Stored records
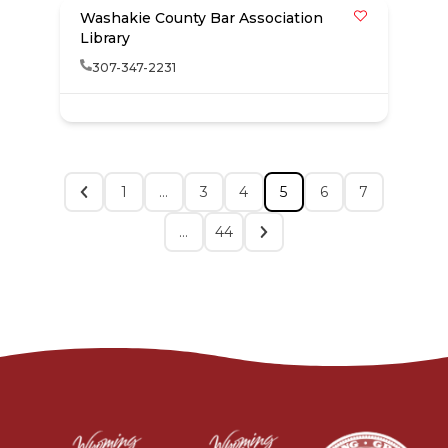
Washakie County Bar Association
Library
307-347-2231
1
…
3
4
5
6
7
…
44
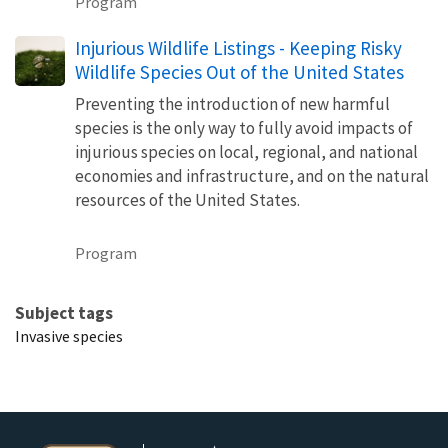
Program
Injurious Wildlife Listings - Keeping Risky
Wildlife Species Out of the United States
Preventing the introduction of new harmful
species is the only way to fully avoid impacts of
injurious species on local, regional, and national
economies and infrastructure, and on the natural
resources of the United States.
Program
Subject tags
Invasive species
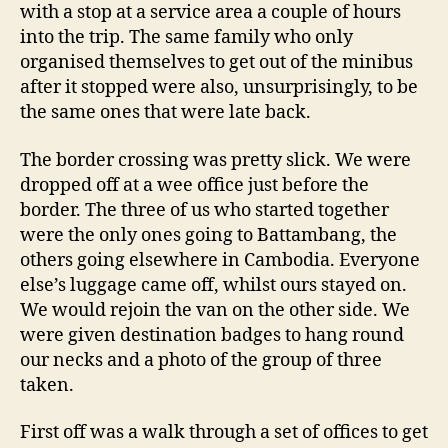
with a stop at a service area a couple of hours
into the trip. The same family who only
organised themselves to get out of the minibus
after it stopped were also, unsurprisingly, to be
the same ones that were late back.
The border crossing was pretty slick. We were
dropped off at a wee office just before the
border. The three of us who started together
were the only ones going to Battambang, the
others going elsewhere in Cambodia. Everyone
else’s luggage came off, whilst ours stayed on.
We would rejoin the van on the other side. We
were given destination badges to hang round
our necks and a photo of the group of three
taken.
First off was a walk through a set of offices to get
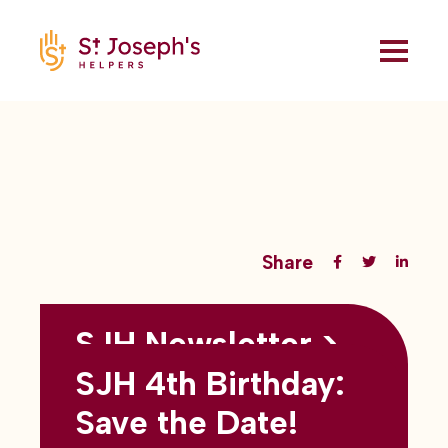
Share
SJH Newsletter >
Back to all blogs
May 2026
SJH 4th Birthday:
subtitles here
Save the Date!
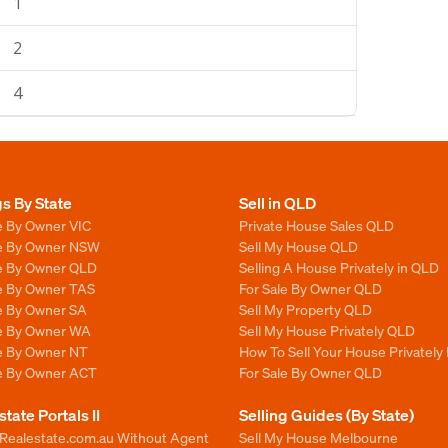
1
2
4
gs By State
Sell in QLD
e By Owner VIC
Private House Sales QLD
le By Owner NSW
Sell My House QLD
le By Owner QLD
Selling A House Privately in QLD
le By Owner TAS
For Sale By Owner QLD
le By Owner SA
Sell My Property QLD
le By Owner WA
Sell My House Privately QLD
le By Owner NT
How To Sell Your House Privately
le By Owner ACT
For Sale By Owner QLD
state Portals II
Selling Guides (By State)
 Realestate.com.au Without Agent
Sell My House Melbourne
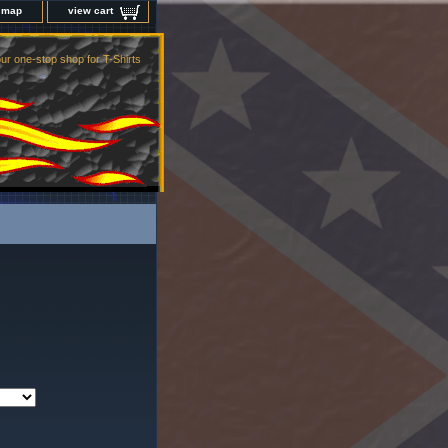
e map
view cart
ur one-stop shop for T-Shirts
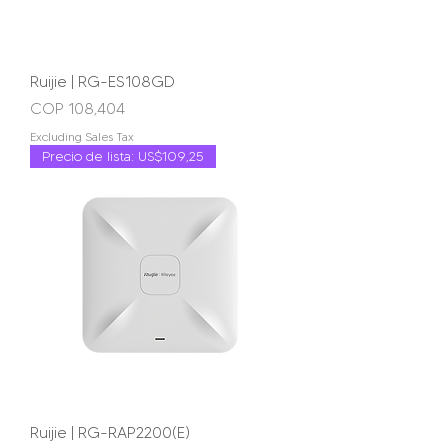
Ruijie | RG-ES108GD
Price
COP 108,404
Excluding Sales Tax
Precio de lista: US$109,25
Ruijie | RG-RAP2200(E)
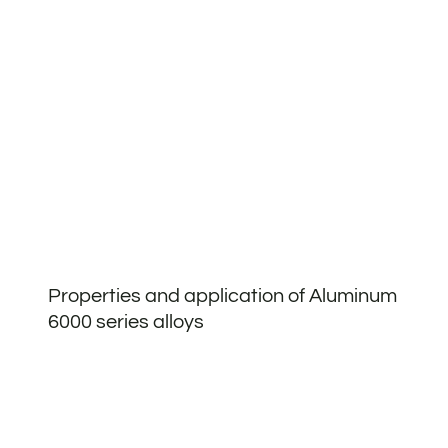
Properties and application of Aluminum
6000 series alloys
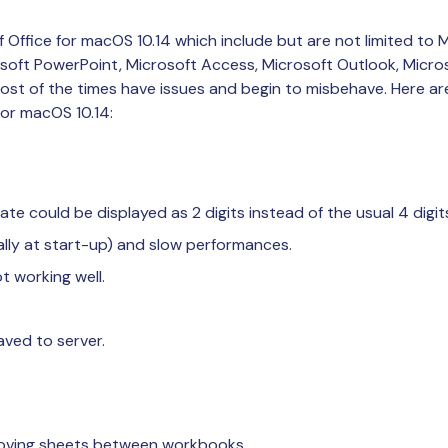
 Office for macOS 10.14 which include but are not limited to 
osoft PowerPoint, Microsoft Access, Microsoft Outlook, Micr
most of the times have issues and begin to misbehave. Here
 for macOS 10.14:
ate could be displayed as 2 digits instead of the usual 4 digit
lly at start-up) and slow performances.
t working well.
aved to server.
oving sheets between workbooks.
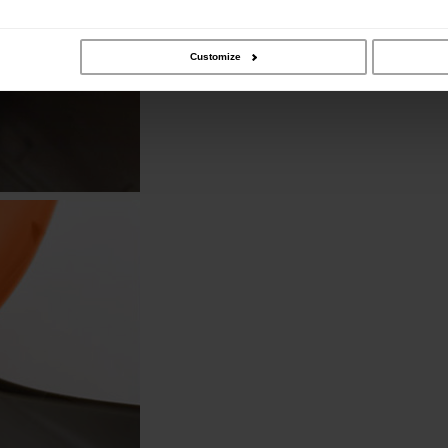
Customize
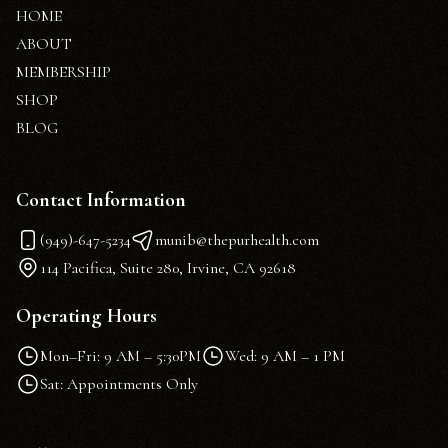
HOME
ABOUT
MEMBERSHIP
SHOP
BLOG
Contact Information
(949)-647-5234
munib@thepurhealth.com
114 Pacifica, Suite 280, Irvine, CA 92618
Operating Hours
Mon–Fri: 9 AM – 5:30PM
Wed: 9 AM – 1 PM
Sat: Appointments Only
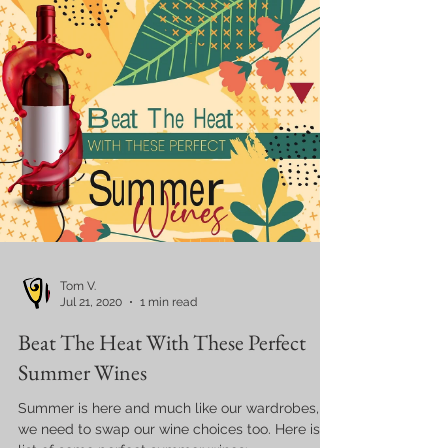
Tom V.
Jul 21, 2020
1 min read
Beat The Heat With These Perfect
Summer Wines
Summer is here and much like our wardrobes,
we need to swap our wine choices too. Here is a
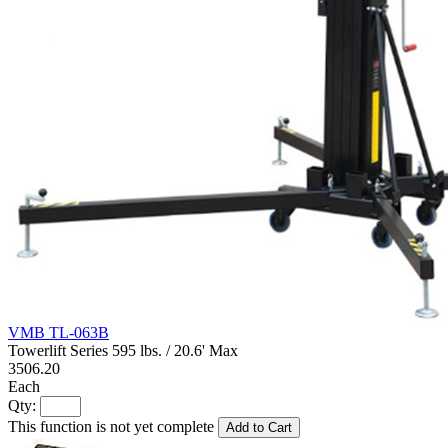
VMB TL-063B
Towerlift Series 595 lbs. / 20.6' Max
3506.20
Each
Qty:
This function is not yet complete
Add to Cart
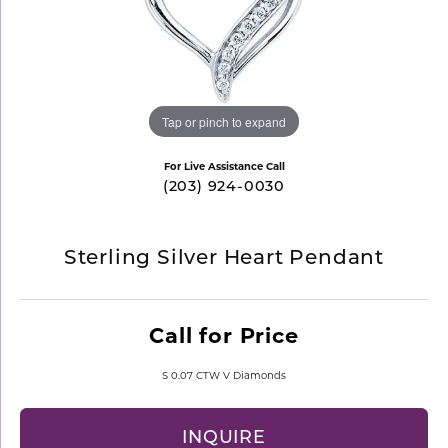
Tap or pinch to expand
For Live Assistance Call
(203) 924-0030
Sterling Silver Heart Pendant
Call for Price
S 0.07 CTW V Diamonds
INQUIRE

WHAT YOU NEED TO DO: Lines from the one with "Jul 21, 2020" through the final line of the records are the whole answer; print them exactly, minus any pictures.

ANSWER:
Jul 21, 2020
1 min read
Beat The Heat With These Perfect
Summer Wines
Summer is here and much like our wardrobes,
we need to swap our wine choices too. Here is a
VMB TL-063B
Towerlift Series 595 lbs. / 20.6' Max
3506.20
Each
Qty:
This function is not yet complete
Add to Cart
Tap or pinch to expand
For Live Assistance Call
(203) 924-0030
Sterling Silver Heart Pendant
Call for Price
S 0.07 CTW V Diamonds
INQUIRE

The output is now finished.